This doesn’t make sense. health_uri is supposed to be a request path+query to request on the current upstream. You could change the health_port to use a different port on the same upstream’s IP, but not a totally different upstream.
Active health checks are meant to allow upstreams to self-report their health. If it can’t be reached and confirmed healthy, then it’s marked unhealthy.
You could write your own dynamic upstreams provider which can perform its own health checks.
Maybe we should add support for sending a POST + request body for health checking.
Where the new port is implementing the logic I wanted to achieve using a different upstream. This isn’t ideal, as that means the health logic will need to be maintained among 200+ different upstreams needing the same logic, but it works.
This is why being able to change the upstream would be helpful. Right now the same script is duplicated 200+ times to act as a health-check-proxy.
If you could change the upstream, that single script could be passed the upstream & port and do the same logic for all 200 duplications.
Yeah, you’d implement your own active health checks in your dynamic upstreams plugins (only handing Caddy the upstreams that are healthy). Gives you full control over how you want to do health checking.
Holy moly, 200 upstreams???
Probably something we will need to do. PRs welcome if you need it sooner rather than later. Shouldn’t be too complicated.
Yeah, you’d implement your own active health checks in your dynamic upstreams plugins (only handing Caddy the upstreams that are healthy). Gives you full control over how you want to do health checking.
Ahhh I didn’t realize that’s how it’d work. I’ll look deeper into it.
Holy moly, 200 upstreams???
Yeah, trust me, it’s a doozy of a directory of Caddyfiles. Ansible to the rescue.
Just catching up on this thread; interesting use case-- we could probably expand the capabilities of the active health checker. I’ll talk to Francis and others and see what is the best way to go about this.
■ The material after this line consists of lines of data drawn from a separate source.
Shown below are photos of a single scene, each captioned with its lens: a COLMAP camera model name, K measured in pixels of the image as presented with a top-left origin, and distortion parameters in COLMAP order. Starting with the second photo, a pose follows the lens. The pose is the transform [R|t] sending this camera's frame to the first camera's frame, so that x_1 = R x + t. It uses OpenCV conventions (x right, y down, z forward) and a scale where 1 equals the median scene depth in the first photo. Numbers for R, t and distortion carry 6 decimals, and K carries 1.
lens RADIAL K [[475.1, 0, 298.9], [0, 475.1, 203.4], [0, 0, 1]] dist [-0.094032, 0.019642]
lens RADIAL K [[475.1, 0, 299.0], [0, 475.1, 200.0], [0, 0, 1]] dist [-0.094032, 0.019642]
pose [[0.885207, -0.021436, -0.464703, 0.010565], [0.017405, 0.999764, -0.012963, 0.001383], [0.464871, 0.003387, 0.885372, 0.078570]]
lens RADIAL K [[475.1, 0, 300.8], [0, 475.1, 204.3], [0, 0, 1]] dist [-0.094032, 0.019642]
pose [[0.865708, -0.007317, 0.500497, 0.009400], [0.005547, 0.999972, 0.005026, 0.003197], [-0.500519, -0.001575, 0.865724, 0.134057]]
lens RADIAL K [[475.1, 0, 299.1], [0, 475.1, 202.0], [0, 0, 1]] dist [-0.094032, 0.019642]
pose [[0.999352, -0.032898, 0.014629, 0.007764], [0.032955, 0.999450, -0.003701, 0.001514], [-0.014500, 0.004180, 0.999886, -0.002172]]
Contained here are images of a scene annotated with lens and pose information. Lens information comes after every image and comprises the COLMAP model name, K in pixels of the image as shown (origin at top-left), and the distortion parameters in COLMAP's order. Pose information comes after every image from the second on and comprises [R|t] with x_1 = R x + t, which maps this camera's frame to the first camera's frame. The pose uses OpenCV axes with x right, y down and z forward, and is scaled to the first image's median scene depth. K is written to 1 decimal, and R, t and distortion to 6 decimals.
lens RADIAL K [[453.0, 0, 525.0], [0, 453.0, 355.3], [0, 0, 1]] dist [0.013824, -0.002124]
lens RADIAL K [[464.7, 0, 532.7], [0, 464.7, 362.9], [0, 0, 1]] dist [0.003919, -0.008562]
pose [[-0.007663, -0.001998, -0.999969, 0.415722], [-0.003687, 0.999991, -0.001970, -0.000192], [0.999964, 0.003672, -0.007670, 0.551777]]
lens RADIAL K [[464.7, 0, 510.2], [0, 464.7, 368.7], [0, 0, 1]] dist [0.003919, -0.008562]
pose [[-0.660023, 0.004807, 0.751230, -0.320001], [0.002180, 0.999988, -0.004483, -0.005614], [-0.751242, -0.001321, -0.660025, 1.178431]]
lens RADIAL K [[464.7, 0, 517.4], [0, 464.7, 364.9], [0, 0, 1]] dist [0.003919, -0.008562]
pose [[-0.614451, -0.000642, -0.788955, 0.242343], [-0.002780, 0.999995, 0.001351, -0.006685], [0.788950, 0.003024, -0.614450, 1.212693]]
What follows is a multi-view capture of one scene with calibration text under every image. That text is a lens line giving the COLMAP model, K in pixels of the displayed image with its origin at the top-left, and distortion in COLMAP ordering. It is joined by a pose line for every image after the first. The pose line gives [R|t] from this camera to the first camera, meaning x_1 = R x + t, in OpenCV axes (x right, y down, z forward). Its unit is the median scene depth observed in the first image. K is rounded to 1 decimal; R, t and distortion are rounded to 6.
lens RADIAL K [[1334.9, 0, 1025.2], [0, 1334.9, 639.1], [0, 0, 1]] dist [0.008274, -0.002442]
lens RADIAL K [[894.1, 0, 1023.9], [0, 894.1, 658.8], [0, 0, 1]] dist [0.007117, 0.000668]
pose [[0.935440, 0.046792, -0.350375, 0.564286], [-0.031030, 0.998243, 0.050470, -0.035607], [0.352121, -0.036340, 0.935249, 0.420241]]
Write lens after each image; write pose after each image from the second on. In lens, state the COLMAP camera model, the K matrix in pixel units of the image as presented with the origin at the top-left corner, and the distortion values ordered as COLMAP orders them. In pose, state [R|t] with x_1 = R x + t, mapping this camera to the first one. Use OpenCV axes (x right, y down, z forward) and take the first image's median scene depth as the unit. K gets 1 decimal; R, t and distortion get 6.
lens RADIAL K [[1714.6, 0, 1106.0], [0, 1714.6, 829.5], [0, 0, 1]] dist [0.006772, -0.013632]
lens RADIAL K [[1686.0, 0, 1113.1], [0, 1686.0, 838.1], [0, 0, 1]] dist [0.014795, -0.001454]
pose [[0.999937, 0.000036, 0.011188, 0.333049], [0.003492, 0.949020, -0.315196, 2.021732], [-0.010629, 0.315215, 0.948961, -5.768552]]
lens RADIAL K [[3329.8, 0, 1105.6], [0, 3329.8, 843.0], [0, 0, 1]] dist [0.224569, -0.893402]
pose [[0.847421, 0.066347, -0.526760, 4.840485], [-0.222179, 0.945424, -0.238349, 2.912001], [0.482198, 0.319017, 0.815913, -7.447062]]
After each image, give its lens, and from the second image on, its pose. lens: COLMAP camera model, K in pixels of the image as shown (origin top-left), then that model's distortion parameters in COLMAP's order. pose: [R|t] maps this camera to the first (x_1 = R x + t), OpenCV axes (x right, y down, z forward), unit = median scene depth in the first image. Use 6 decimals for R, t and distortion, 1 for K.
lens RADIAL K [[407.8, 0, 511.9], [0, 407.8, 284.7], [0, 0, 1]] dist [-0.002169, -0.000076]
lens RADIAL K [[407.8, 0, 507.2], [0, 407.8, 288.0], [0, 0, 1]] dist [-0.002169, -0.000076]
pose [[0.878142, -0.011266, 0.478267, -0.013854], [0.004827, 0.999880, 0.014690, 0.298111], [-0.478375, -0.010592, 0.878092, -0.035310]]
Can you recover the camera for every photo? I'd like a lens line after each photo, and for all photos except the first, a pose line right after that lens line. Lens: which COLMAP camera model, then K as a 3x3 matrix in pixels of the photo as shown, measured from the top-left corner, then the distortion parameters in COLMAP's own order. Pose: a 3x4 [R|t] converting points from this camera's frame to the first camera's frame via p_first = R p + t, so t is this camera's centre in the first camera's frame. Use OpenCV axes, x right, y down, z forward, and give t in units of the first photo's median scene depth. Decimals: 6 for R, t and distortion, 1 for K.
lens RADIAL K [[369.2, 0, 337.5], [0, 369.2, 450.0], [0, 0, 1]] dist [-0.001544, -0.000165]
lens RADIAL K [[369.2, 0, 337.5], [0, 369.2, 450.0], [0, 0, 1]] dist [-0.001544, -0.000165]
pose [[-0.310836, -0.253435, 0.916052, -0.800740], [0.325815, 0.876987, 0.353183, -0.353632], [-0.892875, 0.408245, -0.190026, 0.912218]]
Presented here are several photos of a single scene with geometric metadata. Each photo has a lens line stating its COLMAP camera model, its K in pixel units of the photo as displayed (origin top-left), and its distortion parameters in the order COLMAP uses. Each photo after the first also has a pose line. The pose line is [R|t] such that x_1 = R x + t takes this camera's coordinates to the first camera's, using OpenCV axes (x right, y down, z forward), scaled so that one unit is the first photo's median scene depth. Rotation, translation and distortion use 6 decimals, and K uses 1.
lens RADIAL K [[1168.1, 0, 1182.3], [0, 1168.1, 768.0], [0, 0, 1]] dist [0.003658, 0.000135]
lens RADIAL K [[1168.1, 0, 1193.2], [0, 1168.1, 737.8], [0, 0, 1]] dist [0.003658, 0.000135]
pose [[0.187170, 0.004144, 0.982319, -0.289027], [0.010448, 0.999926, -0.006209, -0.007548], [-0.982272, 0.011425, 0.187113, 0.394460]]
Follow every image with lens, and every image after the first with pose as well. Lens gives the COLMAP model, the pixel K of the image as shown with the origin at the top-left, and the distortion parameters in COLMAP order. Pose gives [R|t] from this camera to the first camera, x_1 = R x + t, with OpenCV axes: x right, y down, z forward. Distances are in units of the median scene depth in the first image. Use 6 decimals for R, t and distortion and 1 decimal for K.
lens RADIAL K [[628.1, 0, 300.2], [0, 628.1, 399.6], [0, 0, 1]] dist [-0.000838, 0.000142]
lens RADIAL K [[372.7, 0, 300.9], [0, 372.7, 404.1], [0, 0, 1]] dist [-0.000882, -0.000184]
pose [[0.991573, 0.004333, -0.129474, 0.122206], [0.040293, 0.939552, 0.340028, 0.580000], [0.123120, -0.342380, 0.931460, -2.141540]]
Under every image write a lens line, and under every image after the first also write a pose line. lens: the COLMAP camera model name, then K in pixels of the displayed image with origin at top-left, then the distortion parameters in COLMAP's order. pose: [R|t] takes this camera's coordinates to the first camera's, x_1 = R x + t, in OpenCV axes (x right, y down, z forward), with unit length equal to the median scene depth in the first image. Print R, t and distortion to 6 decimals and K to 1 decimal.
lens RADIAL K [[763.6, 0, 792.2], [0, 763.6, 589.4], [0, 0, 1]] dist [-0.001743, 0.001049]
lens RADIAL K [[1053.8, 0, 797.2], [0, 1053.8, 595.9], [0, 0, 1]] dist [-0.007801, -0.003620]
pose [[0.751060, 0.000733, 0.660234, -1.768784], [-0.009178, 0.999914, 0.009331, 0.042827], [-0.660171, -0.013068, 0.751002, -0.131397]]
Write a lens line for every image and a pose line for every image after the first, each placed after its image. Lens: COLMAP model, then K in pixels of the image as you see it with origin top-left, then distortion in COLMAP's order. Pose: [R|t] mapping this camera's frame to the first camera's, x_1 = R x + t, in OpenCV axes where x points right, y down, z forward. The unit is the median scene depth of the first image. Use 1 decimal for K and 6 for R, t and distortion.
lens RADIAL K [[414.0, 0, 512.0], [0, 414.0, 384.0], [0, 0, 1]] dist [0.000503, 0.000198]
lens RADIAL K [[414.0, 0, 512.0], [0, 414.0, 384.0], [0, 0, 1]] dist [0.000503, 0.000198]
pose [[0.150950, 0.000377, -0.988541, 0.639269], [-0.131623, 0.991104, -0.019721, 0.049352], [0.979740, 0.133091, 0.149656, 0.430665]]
Turns out this solution of redirecting to a different port that has a sitting health checker is only partially effective.
grpc.website.com {
reverse_proxy {
transport http {
versions h2c 2
dial_timeout 3s
}
to IP:22390
import lb-config 22317
}
}
Due to the network being upgraded to h2c ://for grpc, passing in the port doesn’t work as there’s no way to change the transport method back to http://.
Mild to moderate. Right now the transport used is the same as that of the reverse_proxy handler. So if it’s designed to use h2c, we’d have to make a separate transport configrable for active health checks. (which, I originally considered, is not really a great idea because now your health check uses a different protocol entirely than what you’re actually proxying).
So, difficult? Not really… Good idea? Also not sure
Then from there the message is built to make requests. As part of the gRPC standard there should be a /health endpoint to hit, but again, it requires building the query in the method outlined above.
If we circle back around to the caddy active health checks, in theory it would look like:
But again that’d miss all the proto methods that have to be tied in.
To be clear, my question about whether grpc health wasn’t intended to be snide, more covering bases so I understand if I need to expend additional effort trying to see if caddy does support grpc health checks. It sounds like not.
Circling back around, this is why I think being able to swap out the scheme may be the easiest method for supporting grpc health checks.